How video compression works
Science & Technology
Introduction
Video compression is a crucial technology that enables the efficient transmission and storage of video data. In this article, we will explore the main principles of video compression using the widely-used H.264/AVC codec as a prime example.
Understanding Digital Images and Video
Digital images are composed of pixels, with each pixel's color represented using the RGB (Red, Green, Blue) model. Each primary color consists of 8 bits, resulting in 24 bits of information needed to transmit a single pixel. For instance, a full HD resolution image, which is commonly used, without any compression, requires approximately 50 megabits of data to transmit.
Considering that a standard streamed video contains about 25 frames per second, the uncompressed data rate escalates to 1.2 gigabits per second. Such high data transmission rates are not feasible, especially when the average internet data transfer speed reported at the end of 2023 was only 85 megabits per second.
The YUV Color Space
With the advent of color television, the YUV color space model became prevalent for video transmission and storage. This model employs three components:
- Y (luminance)
- Cr (chrominance)
- Cb (chrominance)
Each component also comprises 8 bits of information. The YUV model recognizes that humans are less sensitive to color details compared to brightness, and it allows for various chroma subsampling formats. The most common format, 4:2:0, transmits the luminance information fully while only half of the color samples are transmitted. Although this leads to some data loss, the difference may not be perceptible to the human eye.

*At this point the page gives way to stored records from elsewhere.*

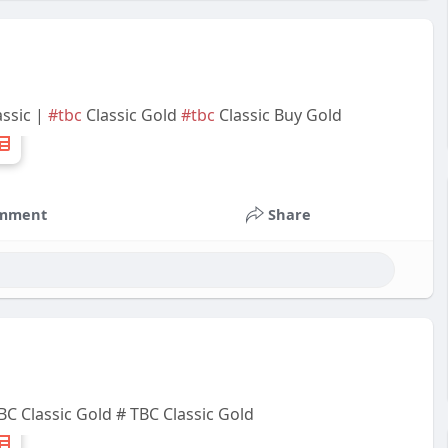
ssic |
#tbc
Classic Gold
#tbc
Classic Buy Gold
mment
Share
C Classic Gold # TBC Classic Gold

Transmitting full HD video at 25 frames per second using this method requires about 600 megabits per second, still a significant amount of data, but much more manageable than the raw RGB method.
The Role of Encoders in Compression
To significantly reduce the size of video data while preserving high quality, encoders are utilized. For example, one second of full HD video compressed with an H.264/AVC encoder only requires 6 to 8 megabits per second, making it about 200 times less than without compression.

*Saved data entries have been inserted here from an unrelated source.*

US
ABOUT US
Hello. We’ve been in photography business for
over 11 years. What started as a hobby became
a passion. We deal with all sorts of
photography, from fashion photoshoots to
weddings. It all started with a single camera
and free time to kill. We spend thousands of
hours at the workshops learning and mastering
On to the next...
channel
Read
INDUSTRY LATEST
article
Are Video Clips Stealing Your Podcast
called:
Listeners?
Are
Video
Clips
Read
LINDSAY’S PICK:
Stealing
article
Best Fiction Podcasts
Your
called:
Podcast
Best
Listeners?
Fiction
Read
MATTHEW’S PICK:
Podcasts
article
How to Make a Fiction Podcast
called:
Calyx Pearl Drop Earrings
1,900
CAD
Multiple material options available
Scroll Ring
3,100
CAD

The core compression principle of any encoder lies in predicting video frames and transmitting the differences between the predicted and original frames. The efficiency of this compression process highly depends on the effectiveness of the prediction algorithms.
Frame Prediction Techniques
The H.264/AVC encoder operates by partitioning frames into microblocks, with a maximum size of 16x16 pixels. More complex areas can be divided further into smaller blocks of 4x4 pixels.
There are two types of prediction employed:
Intra Prediction (Spatial): The encoder looks at neighboring blocks within the same frame to create a prediction. Various modes, such as DC prediction and angular prediction, are utilized depending on the specifics of the blocks.
Inter Prediction (Temporal): The encoder searches for similar blocks in previous or subsequent frames. This type of prediction can be unidirectional or bidirectional, allowing for more advanced referencing.
Residual Information and Encoding
After predicting the frames, the encoder compares the predicted frame with the original frame and stores the differences, known as residual information. This information is transformed into frequency data through a discrete cosine transform, breaking it down into coefficients.
To reduce data further, quantization is employed, where coefficients are divided by an integer, creating numerous zeros and negligible values. At the final encoding stage, the quantized coefficients undergo entropy encoding to match frequent values with shorter code words.
Decoding Process
The decoding process reverses the operations performed by the encoder, reconstructing the uncompressed YUV frames. These frames are then converted back to RGB for display.
Conclusion
Modern encoders leverage more sophisticated techniques in frame partitioning, prediction, and redundancy elimination for better compression efficiency. The principles described in this article can be applied to other codecs as well and form a solid foundation for understanding video compression technology.
Keywords
- Video Compression
- H.264/AVC Codec
- RGB Model
- Full HD Resolution
- YUV Color Space
- Chroma Subsampling
- Frame Prediction
- Intra Prediction
- Inter Prediction
- Residual Information
- Quantization
- Entropy Encoding
FAQ
Q1: What is video compression?
A1: Video compression is a process that reduces the amount of data required to store or transmit video files while retaining acceptable quality.
Q2: How does the H.264 codec reduce data size?
A2: The H.264 codec compresses video by using techniques such as frame prediction, spatial and temporal compression, and quantization to minimize data while maintaining quality.
Q3: What is the difference between intra and inter prediction?
A3: Intra prediction refers to predicting a block using information from neighboring blocks within the same frame, while inter prediction uses information from other frames.
Q4: What is quantization in video encoding?
A4: Quantization is the process of reducing the precision of the coefficients derived from the discrete cosine transform, which helps in minimizing data size by discarding less significant values.
Q5: What are residuals in video compression?
A5: Residuals are the differences between the predicted frame and the original frame, which are stored and processed to reconstruct the final video output.